SHORT EXERCISE
Please copy word for word the stretch of the excerpt on the tobacco bill from "The option of" through "was not appropriate.".

The option of putting the “personal use” exemption for tobacco into the Act itself, rather than in regulations, reduces flexibility in the ability to control the black-market illegal tobacco trade and is inconsistent with similar control arrangements. Such a mechanism might need to be revisited.

Green Party minority view

The Green Party member opposed writing into the legislation a limit of 15 kilograms for the personal use exemption as evidence received suggested that such a high limit was not appropriate.

Minor amendments

We recommend a number of minor and consequential amendments to the bill.

As clause 15 authorises the requirements for outward reports to be prescribed by rules, we propose inserting a new clause 14(1) to remove the same topic from the regulation-making power in the Act.

We recommend that new clause 18A be inserted into the bill to take account of the transitional arrangements necessary for the first year of the use of the legislation.

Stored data
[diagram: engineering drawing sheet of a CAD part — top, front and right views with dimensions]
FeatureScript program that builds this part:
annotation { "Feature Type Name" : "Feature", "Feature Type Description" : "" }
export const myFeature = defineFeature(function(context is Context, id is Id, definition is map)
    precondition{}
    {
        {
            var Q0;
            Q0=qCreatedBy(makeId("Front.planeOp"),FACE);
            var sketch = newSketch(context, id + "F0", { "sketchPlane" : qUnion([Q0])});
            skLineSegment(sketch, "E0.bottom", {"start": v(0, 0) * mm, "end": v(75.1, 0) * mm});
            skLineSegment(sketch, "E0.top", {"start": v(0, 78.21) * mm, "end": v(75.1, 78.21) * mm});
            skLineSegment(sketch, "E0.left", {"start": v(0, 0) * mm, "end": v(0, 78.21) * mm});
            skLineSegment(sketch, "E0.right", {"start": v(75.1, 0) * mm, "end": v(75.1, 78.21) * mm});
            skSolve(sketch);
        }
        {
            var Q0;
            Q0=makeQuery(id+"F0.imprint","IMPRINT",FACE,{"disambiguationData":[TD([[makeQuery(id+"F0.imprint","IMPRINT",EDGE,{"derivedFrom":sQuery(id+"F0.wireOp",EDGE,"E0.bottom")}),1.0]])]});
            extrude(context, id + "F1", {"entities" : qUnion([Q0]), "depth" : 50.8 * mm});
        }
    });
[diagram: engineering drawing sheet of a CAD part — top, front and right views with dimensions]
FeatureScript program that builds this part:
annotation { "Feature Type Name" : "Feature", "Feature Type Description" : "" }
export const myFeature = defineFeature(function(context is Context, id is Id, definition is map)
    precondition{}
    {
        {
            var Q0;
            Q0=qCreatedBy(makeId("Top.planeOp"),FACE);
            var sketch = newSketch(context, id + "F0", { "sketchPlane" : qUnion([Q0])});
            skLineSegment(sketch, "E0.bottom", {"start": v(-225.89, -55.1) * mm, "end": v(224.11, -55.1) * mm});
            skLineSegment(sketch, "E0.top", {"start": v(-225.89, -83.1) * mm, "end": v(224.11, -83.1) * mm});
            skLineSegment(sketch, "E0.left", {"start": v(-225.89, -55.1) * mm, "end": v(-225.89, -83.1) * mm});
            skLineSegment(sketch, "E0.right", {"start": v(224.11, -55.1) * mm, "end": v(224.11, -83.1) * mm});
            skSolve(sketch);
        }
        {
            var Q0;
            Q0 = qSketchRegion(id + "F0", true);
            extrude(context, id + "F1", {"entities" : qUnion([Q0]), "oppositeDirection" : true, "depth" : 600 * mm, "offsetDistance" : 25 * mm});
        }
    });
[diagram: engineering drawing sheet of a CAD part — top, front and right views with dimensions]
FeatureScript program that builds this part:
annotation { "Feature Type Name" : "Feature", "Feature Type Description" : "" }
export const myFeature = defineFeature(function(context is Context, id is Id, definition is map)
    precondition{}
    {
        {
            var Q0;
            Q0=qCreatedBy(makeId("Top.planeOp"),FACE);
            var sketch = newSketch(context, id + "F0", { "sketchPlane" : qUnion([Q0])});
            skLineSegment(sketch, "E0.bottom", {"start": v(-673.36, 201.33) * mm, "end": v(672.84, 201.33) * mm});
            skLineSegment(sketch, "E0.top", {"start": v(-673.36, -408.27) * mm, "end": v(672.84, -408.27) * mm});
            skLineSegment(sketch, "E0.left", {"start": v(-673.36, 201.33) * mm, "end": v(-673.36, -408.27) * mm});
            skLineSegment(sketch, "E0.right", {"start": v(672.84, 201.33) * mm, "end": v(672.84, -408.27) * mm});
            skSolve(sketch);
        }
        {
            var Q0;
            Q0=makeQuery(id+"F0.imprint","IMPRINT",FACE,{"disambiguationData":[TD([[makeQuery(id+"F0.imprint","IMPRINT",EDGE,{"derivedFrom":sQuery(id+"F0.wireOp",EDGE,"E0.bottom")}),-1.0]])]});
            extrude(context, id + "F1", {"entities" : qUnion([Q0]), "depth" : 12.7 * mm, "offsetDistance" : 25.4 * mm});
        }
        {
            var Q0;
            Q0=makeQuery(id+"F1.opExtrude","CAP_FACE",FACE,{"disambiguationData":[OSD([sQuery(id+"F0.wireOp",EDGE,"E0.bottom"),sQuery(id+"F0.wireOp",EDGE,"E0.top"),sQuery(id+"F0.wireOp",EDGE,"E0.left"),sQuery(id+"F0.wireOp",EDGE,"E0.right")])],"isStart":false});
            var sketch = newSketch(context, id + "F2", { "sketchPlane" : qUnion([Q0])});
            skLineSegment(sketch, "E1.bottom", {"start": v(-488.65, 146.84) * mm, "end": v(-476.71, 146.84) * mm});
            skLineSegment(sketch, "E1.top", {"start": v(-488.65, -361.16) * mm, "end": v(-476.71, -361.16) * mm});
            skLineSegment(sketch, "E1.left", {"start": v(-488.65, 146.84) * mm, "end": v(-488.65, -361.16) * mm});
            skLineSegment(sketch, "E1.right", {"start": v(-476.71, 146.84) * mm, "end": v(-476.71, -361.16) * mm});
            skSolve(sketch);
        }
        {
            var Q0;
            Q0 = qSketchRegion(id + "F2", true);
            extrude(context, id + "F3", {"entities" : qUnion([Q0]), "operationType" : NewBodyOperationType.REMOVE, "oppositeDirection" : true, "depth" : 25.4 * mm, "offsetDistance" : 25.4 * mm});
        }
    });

EXERCISE RESULT
The option of putting the “personal use” exemption for tobacco into the Act itself, rather than in regulations, reduces flexibility in the ability to control the black-market illegal tobacco trade and is inconsistent with similar control arrangements. Such a mechanism might need to be revisited.

Green Party minority view

The Green Party member opposed writing into the legislation a limit of 15 kilograms for the personal use exemption as evidence received suggested that such a high limit was not appropriate.